Hospitals, however, say the formula has unfairly created a loophole for insurers to steer patients away from hospital treatments, particularly outpatient services. Businesses, in the meantime, say the 8.2 percent figure is too high.
A major trump card in the negotiations will be the dollars flowing Albany's way from last year's tobacco industry settlement. Over 25 years, $25 billion will be coming to the state and local governments, and a feeding frenzy is already under way over how to spend the dollars.
Health groups, not surprisingly, want a big chunk targeted for health care for the uninsured, which, in turn, would help hospital bottom lines.
"We're urging that those dollars not be used in building roads and bridges, but to invest in health care," Pike said.
Depending on how much Pataki and legislative leaders direct from the tobacco award to health care will determine how nasty the fight over the expiring health law will be this fall.
What has hospitals particularly anxious is Albany's lack of movement on the issue.
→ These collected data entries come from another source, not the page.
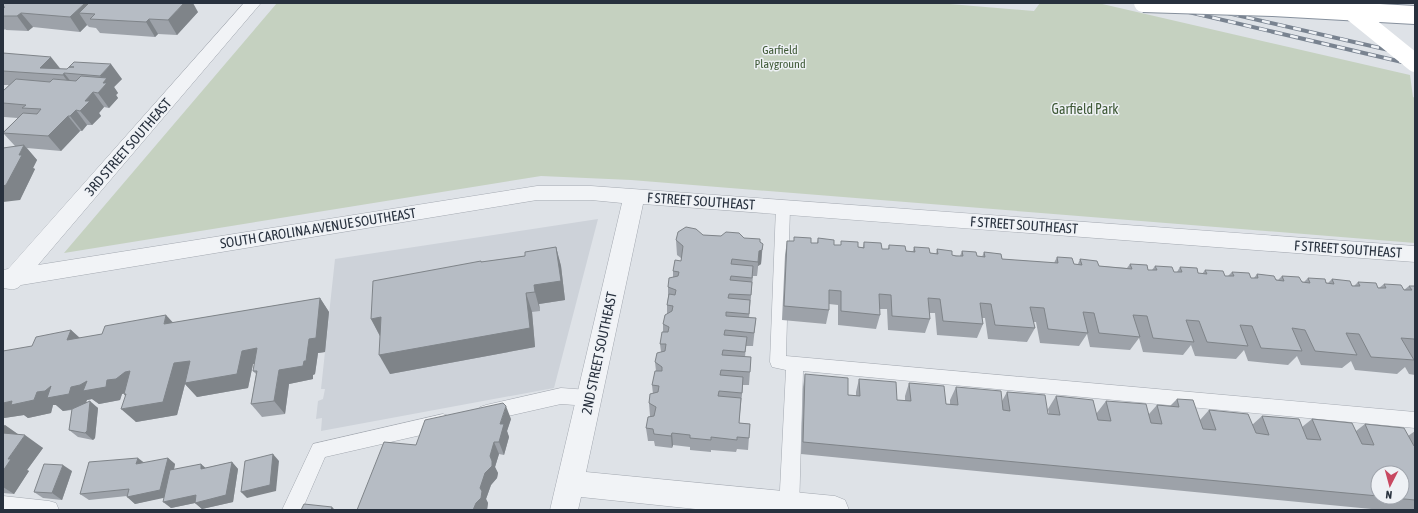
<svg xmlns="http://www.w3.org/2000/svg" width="1418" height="513" viewBox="0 0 1418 513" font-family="'Asap Condensed',sans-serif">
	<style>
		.built { fill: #cdd2d9 }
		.green { fill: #c5d1c0 }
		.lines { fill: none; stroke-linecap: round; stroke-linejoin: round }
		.service-casing { stroke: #a4a9b1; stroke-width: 1 }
		.minor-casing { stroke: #a4a9b1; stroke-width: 1 }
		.service { fill: #f1f3f6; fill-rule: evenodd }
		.minor { fill: #f1f3f6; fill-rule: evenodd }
		.rail-casing { stroke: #798390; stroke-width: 4 }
		.rail { stroke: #eef1f5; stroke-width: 2.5; stroke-dasharray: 8; stroke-linecap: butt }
		.motorway-bridge-casing { stroke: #86909d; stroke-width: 20; stroke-linecap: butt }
		.secondary-bridge { stroke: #fff; stroke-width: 18 }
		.motorway-bridge { stroke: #fff; stroke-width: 18 }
		.wall { fill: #9da2a9; fill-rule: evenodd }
		.shaded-wall { fill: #7f8489 }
		.building { fill: #b6bcc4; stroke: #7f8489 }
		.labels { text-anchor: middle; stroke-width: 3; stroke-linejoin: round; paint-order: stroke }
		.far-park-label { font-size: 12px; fill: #3e5936; stroke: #eef1f5 }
		.park-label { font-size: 14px; fill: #3e5936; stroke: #eef1f5 }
		.street-label { font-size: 14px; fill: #28313e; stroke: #eef1f5 }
	</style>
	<rect width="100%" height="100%" fill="#dee2e7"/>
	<path class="built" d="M598,219L554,388L321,431L322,418L316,419L318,401L323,399L325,389H321L335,259Z"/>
	<path class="green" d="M277,3H938L1034,11L1040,3H1098L1410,75L1413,97L1415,98V243L631,180L541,176L64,253Z"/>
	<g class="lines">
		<g class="service-casing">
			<g id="service">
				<path d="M783,202L788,203L790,207L786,356L1415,412V428L803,371L799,510H779L786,370L772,367L770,362L776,207L778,203Z"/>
				<path d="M561,388L589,390L595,393L598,398L595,403L589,406L561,404L486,421L480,419L477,413L480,407L486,405Z"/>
				<path d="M443,414L449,416L452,422L449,428L443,430L325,457L302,510H282L313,444Z"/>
				<path d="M3,496L49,501L56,503L59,510H3Z"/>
			</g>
		</g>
		<g class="minor-casing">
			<path id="minor" d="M244,3H261L38,265L537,186H591L1415,246V262L643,204L586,472L835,496L845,500L849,510H705L581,497L578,510H550L622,203L591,200H537L21,285C16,291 10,289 3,288V270L8,269Z"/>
		</g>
		<use href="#service" class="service"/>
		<use href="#minor" class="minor"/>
		<g class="rail-casing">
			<g id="rail">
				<path d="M1150,3L1415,65"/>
				<path d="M1184,3L1415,56"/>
			</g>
		</g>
		<use href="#rail" class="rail"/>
		<g class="motorway-bridge-casing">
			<path id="motorway-bridge" d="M1143,3L1273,7L1415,15"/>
		</g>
		<path class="secondary-bridge" d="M1341,3L1415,63"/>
		<use href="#motorway-bridge" class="motorway-bridge"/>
	</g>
	<g class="wall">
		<path d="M3,3L198,12L177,35L158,34L155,37L100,33L96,28L89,27L87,25L80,32L33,27L28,31L6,30L5,29L4,30L3,29Z"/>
		<path d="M3,53L60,69H67L70,67H69L122,79L114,87L118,93L116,95L118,98L109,108L104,107L99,113L101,116L92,125H87L82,131H80L61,151L27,148L37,160L33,168L35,169L20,200L15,146L3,133V132L18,118L4,117L3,115V91L9,85H3Z"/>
		<path d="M703,235L744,238L760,242L763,244L761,264L758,266L757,276H753L749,318H756L753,346H746L745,357H751L749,385H743L739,423L750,424L748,450L737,449L736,452L711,450V452L690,450V447L673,445L672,448L655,446L654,441H648L646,428L650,416L649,403L653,394L652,385L656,371L655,362L661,352L660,344L663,332V324L667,314V305L668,297V287L673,277V271L681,261V258L677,255L676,240Z"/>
		<path d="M794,237L811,243H817L818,238L834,245H841V241L858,247H863L864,242L882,249H888L889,245L906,251H913L914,247L930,253L936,254L937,249L952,255L960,256L962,251L977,256L982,257L984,252L1002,259L1054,263L1057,257L1074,264H1078L1080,259L1099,266L1127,268L1130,264L1148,270H1152L1155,266L1174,272H1177L1180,267L1198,273L1202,274L1205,270L1225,276H1228L1232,272L1251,278H1254L1257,274L1278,280L1282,276L1304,282L1308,278L1328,283L1332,279L1354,286L1358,282L1379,288L1384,284L1404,290L1409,286H1415V375L1409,374L1405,367L1397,374L1355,370L1351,361L1342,368L1301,365L1297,356L1288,365L1248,361L1244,350L1236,359L1195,356L1191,345L1183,355L1143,352L1139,338L1130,350L1090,347L1087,334L1079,346L1040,343L1036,322H1033L1035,328L1027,342L988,339L985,318H982L983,324L977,338L937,335L935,313H930V319L925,333L888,330L887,309H880V315L876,329L838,325V305L829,304V310L826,324L782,320L785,255L787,241H794Z"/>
		<path d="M556,247L561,266L565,300L539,304L540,311L532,312L535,347L390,374L380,336L371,319L481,262L525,256Z"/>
		<path d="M320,298L329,312L325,352L318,353L315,374L313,375V379L289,384L285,414L262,417L251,404L256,374L253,371L255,364H253L248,388L197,397L185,384L177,415L136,422L125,396L124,394V393L122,394L120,400L99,404L92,399L87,400L86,402L98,408L95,438L93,440L78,437L69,430L72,410L63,411L56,405H53L51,413L28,418L24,415L4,418L32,346L71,330L80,338Z"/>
		<path d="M805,374L848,395L856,396V392L859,379L897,400L905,401V396L909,383L946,404H950V400L956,387L1002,401L1007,392L1049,414L1048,409L1056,396L1096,414L1106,401L1149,414L1157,405L1170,406L1177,399L1200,420L1209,410L1252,425L1262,416L1302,427L1312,419L1356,431L1365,424L1408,436L1415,431V510H1382L801,454L803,387ZM1378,473L1402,497H1378Z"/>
		<path d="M511,419L507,431L509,437L504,455L499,454L495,467L498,473L497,478L491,485L486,499L488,503L487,510L416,445Z"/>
		<path d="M3,424L19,435L43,448L27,470L29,471L14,494L3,493Z"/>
		<path d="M168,458L175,464L174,470L201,464L205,468L232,462L238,469L233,502L202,509L195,503L171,508L164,497L135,504L127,496L89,500L80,494Z"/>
		<path d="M72,471L62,500L43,498L34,492Z"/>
	</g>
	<g class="shaded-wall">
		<path d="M85,3H108L95,14L79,13L87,25L80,32L70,17Z"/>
		<path d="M184,3H193L198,12L177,35L168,20Z"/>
		<path d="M21,13L33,27L28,31L17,16Z"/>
		<path d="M149,19L158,34L155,37L146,22Z"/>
		<path d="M51,57L63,72L40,68Z"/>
		<path d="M111,64L122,79L114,87L118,93L116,95L118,98L109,108L98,93L104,82L100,76Z"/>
		<path d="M64,73L76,88L74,90L63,75Z"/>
		<path d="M93,92L104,107L99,113L101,116L92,125L80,111L85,101Z"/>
		<path d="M76,110L87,125L82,131L70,116Z"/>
		<path d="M68,116L80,131L61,151L48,136Z"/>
		<path d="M24,145L37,160L33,168L35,169L20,200L3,202V186Z"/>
		<path d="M556,247L561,266L565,300L539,304L540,311L535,292L534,285Z"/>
		<path d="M762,250L761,264L758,266L757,276L759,251Z"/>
		<path d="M526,293L532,312L535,347L390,374L379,355Z"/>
		<path d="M320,298L329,312L325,352L318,353L315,374L313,375V379L289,384L285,414L274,401L279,370L304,361L309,339Z"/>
		<path d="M166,315L179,329L164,324Z"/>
		<path d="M381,317V338L371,319Z"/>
		<path d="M71,330L86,344L67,340Z"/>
		<path d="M257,348L268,362L253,364L248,388L197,397L185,384L177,415L136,422L121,409L137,406L124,394H126L174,363Z"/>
		<path d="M130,371V392L122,394L120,400L99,404L92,399L87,400L84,407L63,411L56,405H53L51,413L28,418L24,415L4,418L3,421V403L37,392L51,386L71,387L87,381L107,380L125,372Z"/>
		<path d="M90,401L98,408L95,438L93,440L85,433Z"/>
		<path d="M506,406L511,419L507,431L509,437L504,455L499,442L500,424Z"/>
		<path d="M5,425L22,437L3,435V427Z"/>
		<path d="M672,433L673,445L672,448L671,436Z"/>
		<path d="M25,435L43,448L27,470L29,471L14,494L3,487V471L8,459Z"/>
		<path d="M494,442L499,454L495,467L498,473L497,478L491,485L486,499L488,503L487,510H473Z"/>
		<path d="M273,454L279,461L276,491L247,498L241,492Z"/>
		<path d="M138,458L146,464H136Z"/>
		<path d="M168,458L175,464L168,497L135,504L127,497Z"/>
		<path d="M232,462L238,469L233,502L202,509L195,503L171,508L163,502Z"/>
		<path d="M201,464L209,471L201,469Z"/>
		<path d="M63,465L72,471L62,500L52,493Z"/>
		<path d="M332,507L335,510H331Z"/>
	</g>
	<g class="building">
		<path d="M3,3H85L70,17L21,13L17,16H3V8L5,7H3Z"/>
		<path d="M89,3H184L168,20L149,19L146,22L90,19L95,14L79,13Z"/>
		<path d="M3,53L51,57L40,68L67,69L69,67H74H69L74,62L111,64L100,76L64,73L63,75L3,71Z"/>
		<path d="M81,76L107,78L103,83H107L98,93L93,92L85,101H90L80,111L76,110L70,116H68L48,136L3,133L23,113L37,114L41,109L22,108L26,105L3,103V91L16,79L50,82L53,79L76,81Z"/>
		<path d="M24,145L19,155H22L6,185L3,186V148Z"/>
		<path d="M686,227L696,229L703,235L721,236L726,232L739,233L744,238L760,239V242L763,244L762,250L759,251L758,262L732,259L731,264L753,266L752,278L731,276L730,280L752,282L751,295L729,294L728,298L750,300L749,314L726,312V316L756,318L754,333L725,330L724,335L747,337L745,352L723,350L722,355L751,357L750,372L721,370L720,375L743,377L742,393L719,391L718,396L741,398L739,423L750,424L749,438L737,437V440L711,437V440L690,438V435L672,433L671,436L654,434L653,429L646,428L648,417L654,416L656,407L649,403L650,394L658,392L659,386L652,385L655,371H662V367L655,362L657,353L665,351L666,344H660L662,332H668L669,327L663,324L665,315L672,311L673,306L667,305L669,294L675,295L676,290L668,287L669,278L678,276L679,272L673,271L675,260L681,261L683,246L676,240L678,232Z"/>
		<path d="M794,237L811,238V243H818V238L834,240V245H841V241L858,242V247L864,248V242L881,243L882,249H889V245L905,246L906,251L915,252L914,247L929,248L930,253L938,254L937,249L952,251V255L956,256H963L962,251L976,252L977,256L985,257L984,252L1001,254L1002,259L1058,263L1057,257L1072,258L1074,264L1082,265L1080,259L1097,261L1099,266L1132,269L1130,264L1147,265L1148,270H1157L1155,266L1172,267L1174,272H1182L1180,267L1197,268L1198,273L1207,274L1205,270L1223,271L1225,276H1234L1232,272L1249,273L1251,278H1258L1257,274L1274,276L1276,280L1284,281L1282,276L1299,277L1302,282L1310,283L1308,278L1325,279L1326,283L1334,284L1332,279L1350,281L1352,286H1360L1358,282L1376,283L1378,288H1386L1384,284L1401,285L1404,290H1412L1409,286H1415V341L1414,339L1401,338L1414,360L1371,357L1359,334L1346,333L1357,355L1315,351L1305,330L1292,328L1302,351L1261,348L1252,326L1240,325L1248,346L1207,342L1199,321L1186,320L1194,342L1153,338L1147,316L1133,315L1140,337L1099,333L1094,313L1083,312L1088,333L1048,329L1044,308L1030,307L1035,328L995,325L991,304L980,303L983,324L943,321L940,299L928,298L930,319L892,316L891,295L879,294L880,315L841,311V291L829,290V310L784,306L787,241H794Z"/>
		<path d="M556,247L561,281L534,285L535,292L526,293L530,328L379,355L381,317L371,319L373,281L481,261V262L525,256V252Z"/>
		<path d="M320,298L316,338L309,339L306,361H304L303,366L279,370L274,401L251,404L257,371H253L257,348L242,351L237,374L185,383L190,361L174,363L163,402L121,409L126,394H124L130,371L125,372L116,379L107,380L106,387L83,391L87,381L80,385L71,387L69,394L47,398L51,386L45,391L37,392L34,400L11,405L12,401L3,403V351L32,346L36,337L71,330L67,340L102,334L105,326L166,315L164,324Z"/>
		<path d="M805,374L848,378V395L860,396L859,379L896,382L897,400L911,401L909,383L944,386L946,404L958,405L956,387L1001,391L1003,410L1010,411L1007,392L1045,395L1048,414L1060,415L1056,396L1093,400L1098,420L1111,421L1106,401L1146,404L1151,423L1162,424L1157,405L1179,407L1177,399L1193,400L1203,429L1216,430L1209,410L1248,414L1256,433L1269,435L1262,416L1299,419L1307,439L1321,440L1312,419L1352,423L1362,444L1374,445L1365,424L1404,428L1414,446H1415V500L1383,497H1402V473H1378V496L803,442Z"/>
		<path d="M90,401L87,431L85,433L69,430L72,409Z"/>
		<path d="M503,403L506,406L500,424H504L499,442H494L490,456L492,461V466L485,473L480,488L482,491L481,498L476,503L473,510H357L384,442L416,445L425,420Z"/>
		<path d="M3,433L25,435L8,459H11L3,471Z"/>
		<path d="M273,454L270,485L241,492L245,461Z"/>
		<path d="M138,458L136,464L168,458L160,490L127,497L129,489L80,494L89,462Z"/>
		<path d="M232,462L226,495L195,503L196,495L163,502L170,470L201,464V469Z"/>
		<path d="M44,464L63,465L52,493L34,492Z"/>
		<path d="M304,504L332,507L331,510H301Z"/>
	</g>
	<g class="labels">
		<g class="far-park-label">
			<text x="780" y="54">Garfield<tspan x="780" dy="14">Playground</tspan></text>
		</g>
		<g class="park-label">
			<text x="1085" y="114">Garfield Park</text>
		</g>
		<g class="street-label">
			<text transform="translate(128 147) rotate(-49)" y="5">3RD STREET SOUTHEAST</text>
			<text transform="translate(701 201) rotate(4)" y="5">F STREET SOUTHEAST</text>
			<text transform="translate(1024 225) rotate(4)" y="5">F STREET SOUTHEAST</text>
			<text transform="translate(318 228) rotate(-9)" y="5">SOUTH CAROLINA AVENUE SOUTHEAST</text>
			<text transform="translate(1348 249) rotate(4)" y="5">F STREET SOUTHEAST</text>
			<text transform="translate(599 353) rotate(-78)" y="5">2ND STREET SOUTHEAST</text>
		</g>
	</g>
	<rect width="1418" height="513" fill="none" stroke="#28313e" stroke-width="8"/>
	<g transform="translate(1390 485) rotate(186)"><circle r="19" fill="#eef1f5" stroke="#9fa4ac"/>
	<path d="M0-3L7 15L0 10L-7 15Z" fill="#c84861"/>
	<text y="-6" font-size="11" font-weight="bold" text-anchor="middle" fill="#28313e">N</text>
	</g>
</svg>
If talks are going on in Albany, they are being done so in secret and without the direct participation of Pataki and the legislative leaders.
The Legislature isn't due back until December to take up the matter, a time frame that has hospitals increasingly nervous if they are to cope with any major changes in the system come Dec. 31.
And nowadays, after this year's bruising legislative session, there is talk that the whole issue will simply be punted until next year by, as Albany routinely manages to do, simply extending the current law.
That has some hospital officials worried, particularly as federal budget cutbacks are reducing Medicare payments. "There are some major things that need attention now," Frank said.